__Electronics engineering source data__.
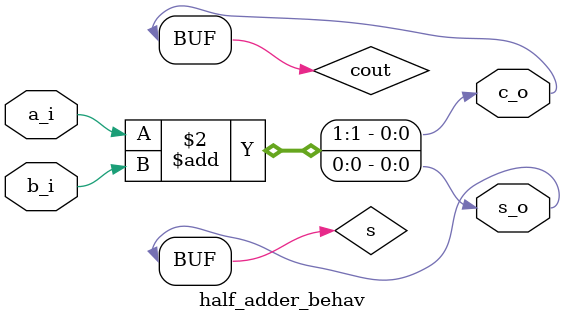
<source format=v>
/*module moduleName (
input       a_i,
input       b_i,
output  reg s_o,
output  reg c_o
);

always @(a_i, b_i) begin
    {c_o, s_o} = a_i + b_i;
end
    
endmodule

            Methode 1

*/ 


//Methode 2
module half_adder_behav (
input       a_i,
input       b_i,
output  reg s_o,
output  reg c_o
);

reg s, cout;

always @(a_i, b_i) begin
    {cout, s} = a_i + b_i;
end

assign c_o  = cout;
assign s_o  = s;  
    
endmodule

</source>
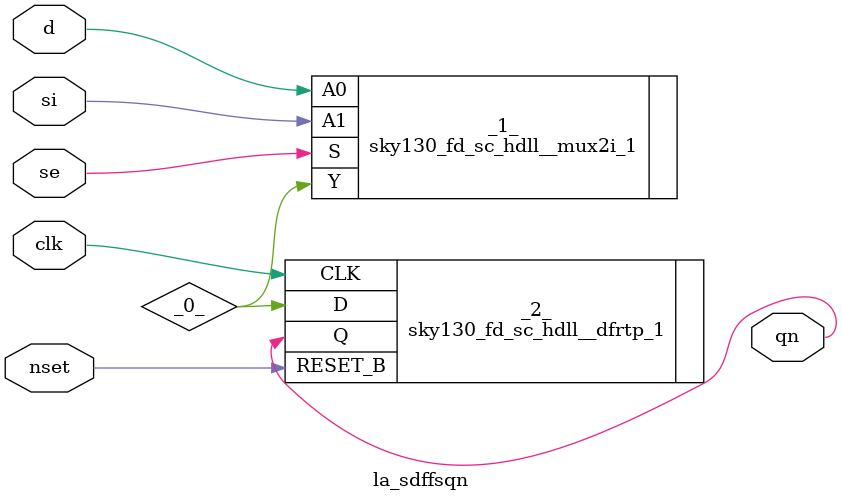
<source format=v>

/* Generated by Yosys 0.38+92 (git sha1 84116c9a3, x86_64-conda-linux-gnu-cc 11.2.0 -fvisibility-inlines-hidden -fmessage-length=0 -march=nocona -mtune=haswell -ftree-vectorize -fPIC -fstack-protector-strong -fno-plt -O2 -ffunction-sections -fdebug-prefix-map=/root/conda-eda/conda-eda/workdir/conda-env/conda-bld/yosys_1708682838165/work=/usr/local/src/conda/yosys-0.38_93_g84116c9a3 -fdebug-prefix-map=/user/projekt_pia/miniconda3/envs/sc=/usr/local/src/conda-prefix -fPIC -Os -fno-merge-constants) */

module la_sdffsqn(d, si, se, clk, nset, qn);
  wire _0_;
  input clk;
  wire clk;
  input d;
  wire d;
  input nset;
  wire nset;
  output qn;
  wire qn;
  input se;
  wire se;
  input si;
  wire si;
  sky130_fd_sc_hdll__mux2i_1 _1_ (
    .A0(d),
    .A1(si),
    .S(se),
    .Y(_0_)
  );
  sky130_fd_sc_hdll__dfrtp_1 _2_ (
    .CLK(clk),
    .D(_0_),
    .Q(qn),
    .RESET_B(nset)
  );
endmodule

</source>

__HOW TO COMPLETE THIS TASK__. Without any of the pictures, set the entries down again exactly as written.

__REPLY__.
<source format=v>
/*module moduleName (
input       a_i,
input       b_i,
output  reg s_o,
output  reg c_o
);

always @(a_i, b_i) begin
    {c_o, s_o} = a_i + b_i;
end
    
endmodule

            Methode 1

*/ 


//Methode 2
module half_adder_behav (
input       a_i,
input       b_i,
output  reg s_o,
output  reg c_o
);

reg s, cout;

always @(a_i, b_i) begin
    {cout, s} = a_i + b_i;
end

assign c_o  = cout;
assign s_o  = s;  
    
endmodule

</source>
<source format=v>

/* Generated by Yosys 0.38+92 (git sha1 84116c9a3, x86_64-conda-linux-gnu-cc 11.2.0 -fvisibility-inlines-hidden -fmessage-length=0 -march=nocona -mtune=haswell -ftree-vectorize -fPIC -fstack-protector-strong -fno-plt -O2 -ffunction-sections -fdebug-prefix-map=/root/conda-eda/conda-eda/workdir/conda-env/conda-bld/yosys_1708682838165/work=/usr/local/src/conda/yosys-0.38_93_g84116c9a3 -fdebug-prefix-map=/user/projekt_pia/miniconda3/envs/sc=/usr/local/src/conda-prefix -fPIC -Os -fno-merge-constants) */

module la_sdffsqn(d, si, se, clk, nset, qn);
  wire _0_;
  input clk;
  wire clk;
  input d;
  wire d;
  input nset;
  wire nset;
  output qn;
  wire qn;
  input se;
  wire se;
  input si;
  wire si;
  sky130_fd_sc_hdll__mux2i_1 _1_ (
    .A0(d),
    .A1(si),
    .S(se),
    .Y(_0_)
  );
  sky130_fd_sc_hdll__dfrtp_1 _2_ (
    .CLK(clk),
    .D(_0_),
    .Q(qn),
    .RESET_B(nset)
  );
endmodule

</source>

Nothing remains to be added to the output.